*Supplied information:*
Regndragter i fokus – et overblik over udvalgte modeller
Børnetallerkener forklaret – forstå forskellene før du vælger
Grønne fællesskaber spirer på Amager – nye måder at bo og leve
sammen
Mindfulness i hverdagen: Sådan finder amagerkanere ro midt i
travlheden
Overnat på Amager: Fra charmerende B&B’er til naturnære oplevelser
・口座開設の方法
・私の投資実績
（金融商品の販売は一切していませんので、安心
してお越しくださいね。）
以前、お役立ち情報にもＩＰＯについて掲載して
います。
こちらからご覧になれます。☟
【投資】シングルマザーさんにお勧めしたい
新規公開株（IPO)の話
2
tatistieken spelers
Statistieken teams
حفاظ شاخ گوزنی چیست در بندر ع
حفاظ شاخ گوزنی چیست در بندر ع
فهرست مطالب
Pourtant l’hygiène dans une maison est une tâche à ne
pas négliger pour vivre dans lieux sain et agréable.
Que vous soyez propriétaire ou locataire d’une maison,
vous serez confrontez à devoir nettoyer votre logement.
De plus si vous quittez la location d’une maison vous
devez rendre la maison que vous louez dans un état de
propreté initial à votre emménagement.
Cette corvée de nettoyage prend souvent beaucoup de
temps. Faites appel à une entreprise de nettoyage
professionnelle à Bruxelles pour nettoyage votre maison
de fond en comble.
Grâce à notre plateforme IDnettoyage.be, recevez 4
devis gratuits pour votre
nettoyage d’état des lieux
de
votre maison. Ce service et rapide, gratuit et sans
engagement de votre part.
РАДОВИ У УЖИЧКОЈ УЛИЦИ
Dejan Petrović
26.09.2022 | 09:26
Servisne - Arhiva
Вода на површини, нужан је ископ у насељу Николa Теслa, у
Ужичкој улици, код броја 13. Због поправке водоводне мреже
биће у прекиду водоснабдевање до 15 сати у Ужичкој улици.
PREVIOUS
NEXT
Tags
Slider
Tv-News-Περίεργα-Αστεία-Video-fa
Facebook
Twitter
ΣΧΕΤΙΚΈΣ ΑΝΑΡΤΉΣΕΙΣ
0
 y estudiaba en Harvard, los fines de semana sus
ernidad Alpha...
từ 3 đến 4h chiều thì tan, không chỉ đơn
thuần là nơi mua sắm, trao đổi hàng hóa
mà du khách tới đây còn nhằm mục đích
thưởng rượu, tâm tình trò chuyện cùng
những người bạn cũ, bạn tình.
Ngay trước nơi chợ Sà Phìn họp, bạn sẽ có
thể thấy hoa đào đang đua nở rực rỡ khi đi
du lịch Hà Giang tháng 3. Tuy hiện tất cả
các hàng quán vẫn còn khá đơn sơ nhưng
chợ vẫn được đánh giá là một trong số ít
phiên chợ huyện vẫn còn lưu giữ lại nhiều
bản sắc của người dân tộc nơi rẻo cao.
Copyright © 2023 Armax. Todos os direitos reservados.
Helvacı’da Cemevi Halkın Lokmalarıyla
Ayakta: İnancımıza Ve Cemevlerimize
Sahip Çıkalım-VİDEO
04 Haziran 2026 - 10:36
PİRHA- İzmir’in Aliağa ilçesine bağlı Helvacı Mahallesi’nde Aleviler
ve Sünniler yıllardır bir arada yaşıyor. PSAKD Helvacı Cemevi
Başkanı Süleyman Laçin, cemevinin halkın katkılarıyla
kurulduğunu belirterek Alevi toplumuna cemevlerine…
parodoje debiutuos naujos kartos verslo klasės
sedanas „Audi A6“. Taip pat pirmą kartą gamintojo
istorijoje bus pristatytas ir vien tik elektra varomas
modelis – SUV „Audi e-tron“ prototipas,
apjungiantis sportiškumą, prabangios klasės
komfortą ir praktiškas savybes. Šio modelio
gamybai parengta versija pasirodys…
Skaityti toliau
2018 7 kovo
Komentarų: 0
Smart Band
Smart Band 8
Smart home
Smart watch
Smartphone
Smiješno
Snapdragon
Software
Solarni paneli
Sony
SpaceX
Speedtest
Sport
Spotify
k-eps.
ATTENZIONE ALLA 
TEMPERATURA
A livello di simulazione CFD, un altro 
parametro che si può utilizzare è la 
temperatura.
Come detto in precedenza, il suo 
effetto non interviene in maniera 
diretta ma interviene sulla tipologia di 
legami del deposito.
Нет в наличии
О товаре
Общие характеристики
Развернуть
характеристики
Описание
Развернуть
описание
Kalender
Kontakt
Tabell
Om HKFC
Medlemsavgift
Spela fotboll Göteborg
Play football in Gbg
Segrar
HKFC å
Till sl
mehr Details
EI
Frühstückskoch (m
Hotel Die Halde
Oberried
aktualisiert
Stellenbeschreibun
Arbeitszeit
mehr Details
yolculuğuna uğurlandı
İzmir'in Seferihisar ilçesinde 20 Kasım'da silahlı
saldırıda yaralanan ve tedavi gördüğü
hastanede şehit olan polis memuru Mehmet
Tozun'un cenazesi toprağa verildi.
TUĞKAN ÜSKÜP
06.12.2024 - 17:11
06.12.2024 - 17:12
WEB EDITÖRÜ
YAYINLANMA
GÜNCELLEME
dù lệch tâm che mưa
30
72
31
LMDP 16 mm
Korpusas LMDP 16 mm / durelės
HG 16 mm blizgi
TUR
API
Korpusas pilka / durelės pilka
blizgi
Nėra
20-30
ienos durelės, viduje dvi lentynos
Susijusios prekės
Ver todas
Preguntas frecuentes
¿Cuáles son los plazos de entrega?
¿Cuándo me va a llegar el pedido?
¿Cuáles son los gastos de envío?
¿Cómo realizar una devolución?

*Work required:*
Please reproduce every line of the material word for word.

*Task solution:*
Regndragter i fokus – et overblik over udvalgte modeller
Børnetallerkener forklaret – forstå forskellene før du vælger
Grønne fællesskaber spirer på Amager – nye måder at bo og leve
sammen
Mindfulness i hverdagen: Sådan finder amagerkanere ro midt i
travlheden
Overnat på Amager: Fra charmerende B&B’er til naturnære oplevelser
・口座開設の方法
・私の投資実績
（金融商品の販売は一切していませんので、安心
してお越しくださいね。）
以前、お役立ち情報にもＩＰＯについて掲載して
います。
こちらからご覧になれます。☟
【投資】シングルマザーさんにお勧めしたい
新規公開株（IPO)の話
2
tatistieken spelers
Statistieken teams
حفاظ شاخ گوزنی چیست در بندر ع
حفاظ شاخ گوزنی چیست در بندر ع
فهرست مطالب
Pourtant l’hygiène dans une maison est une tâche à ne
pas négliger pour vivre dans lieux sain et agréable.
Que vous soyez propriétaire ou locataire d’une maison,
vous serez confrontez à devoir nettoyer votre logement.
De plus si vous quittez la location d’une maison vous
devez rendre la maison que vous louez dans un état de
propreté initial à votre emménagement.
Cette corvée de nettoyage prend souvent beaucoup de
temps. Faites appel à une entreprise de nettoyage
professionnelle à Bruxelles pour nettoyage votre maison
de fond en comble.
Grâce à notre plateforme IDnettoyage.be, recevez 4
devis gratuits pour votre
nettoyage d’état des lieux
de
votre maison. Ce service et rapide, gratuit et sans
engagement de votre part.
РАДОВИ У УЖИЧКОЈ УЛИЦИ
Dejan Petrović
26.09.2022 | 09:26
Servisne - Arhiva
Вода на површини, нужан је ископ у насељу Николa Теслa, у
Ужичкој улици, код броја 13. Због поправке водоводне мреже
биће у прекиду водоснабдевање до 15 сати у Ужичкој улици.
PREVIOUS
NEXT
Tags
Slider
Tv-News-Περίεργα-Αστεία-Video-fa
Facebook
Twitter
ΣΧΕΤΙΚΈΣ ΑΝΑΡΤΉΣΕΙΣ
0
 y estudiaba en Harvard, los fines de semana sus
ernidad Alpha...
từ 3 đến 4h chiều thì tan, không chỉ đơn
thuần là nơi mua sắm, trao đổi hàng hóa
mà du khách tới đây còn nhằm mục đích
thưởng rượu, tâm tình trò chuyện cùng
những người bạn cũ, bạn tình.
Ngay trước nơi chợ Sà Phìn họp, bạn sẽ có
thể thấy hoa đào đang đua nở rực rỡ khi đi
du lịch Hà Giang tháng 3. Tuy hiện tất cả
các hàng quán vẫn còn khá đơn sơ nhưng
chợ vẫn được đánh giá là một trong số ít
phiên chợ huyện vẫn còn lưu giữ lại nhiều
bản sắc của người dân tộc nơi rẻo cao.
Copyright © 2023 Armax. Todos os direitos reservados.
Helvacı’da Cemevi Halkın Lokmalarıyla
Ayakta: İnancımıza Ve Cemevlerimize
Sahip Çıkalım-VİDEO
04 Haziran 2026 - 10:36
PİRHA- İzmir’in Aliağa ilçesine bağlı Helvacı Mahallesi’nde Aleviler
ve Sünniler yıllardır bir arada yaşıyor. PSAKD Helvacı Cemevi
Başkanı Süleyman Laçin, cemevinin halkın katkılarıyla
kurulduğunu belirterek Alevi toplumuna cemevlerine…
parodoje debiutuos naujos kartos verslo klasės
sedanas „Audi A6“. Taip pat pirmą kartą gamintojo
istorijoje bus pristatytas ir vien tik elektra varomas
modelis – SUV „Audi e-tron“ prototipas,
apjungiantis sportiškumą, prabangios klasės
komfortą ir praktiškas savybes. Šio modelio
gamybai parengta versija pasirodys…
Skaityti toliau
2018 7 kovo
Komentarų: 0
Smart Band
Smart Band 8
Smart home
Smart watch
Smartphone
Smiješno
Snapdragon
Software
Solarni paneli
Sony
SpaceX
Speedtest
Sport
Spotify
k-eps.
ATTENZIONE ALLA 
TEMPERATURA
A livello di simulazione CFD, un altro 
parametro che si può utilizzare è la 
temperatura.
Come detto in precedenza, il suo 
effetto non interviene in maniera 
diretta ma interviene sulla tipologia di 
legami del deposito.
Нет в наличии
О товаре
Общие характеристики
Развернуть
характеристики
Описание
Развернуть
описание
Kalender
Kontakt
Tabell
Om HKFC
Medlemsavgift
Spela fotboll Göteborg
Play football in Gbg
Segrar
HKFC å
Till sl
mehr Details
EI
Frühstückskoch (m
Hotel Die Halde
Oberried
aktualisiert
Stellenbeschreibun
Arbeitszeit
mehr Details
yolculuğuna uğurlandı
İzmir'in Seferihisar ilçesinde 20 Kasım'da silahlı
saldırıda yaralanan ve tedavi gördüğü
hastanede şehit olan polis memuru Mehmet
Tozun'un cenazesi toprağa verildi.
TUĞKAN ÜSKÜP
06.12.2024 - 17:11
06.12.2024 - 17:12
WEB EDITÖRÜ
YAYINLANMA
GÜNCELLEME
dù lệch tâm che mưa
30
72
31
LMDP 16 mm
Korpusas LMDP 16 mm / durelės
HG 16 mm blizgi
TUR
API
Korpusas pilka / durelės pilka
blizgi
Nėra
20-30
ienos durelės, viduje dvi lentynos
Susijusios prekės
Ver todas
Preguntas frecuentes
¿Cuáles son los plazos de entrega?
¿Cuándo me va a llegar el pedido?
¿Cuáles son los gastos de envío?
¿Cómo realizar una devolución?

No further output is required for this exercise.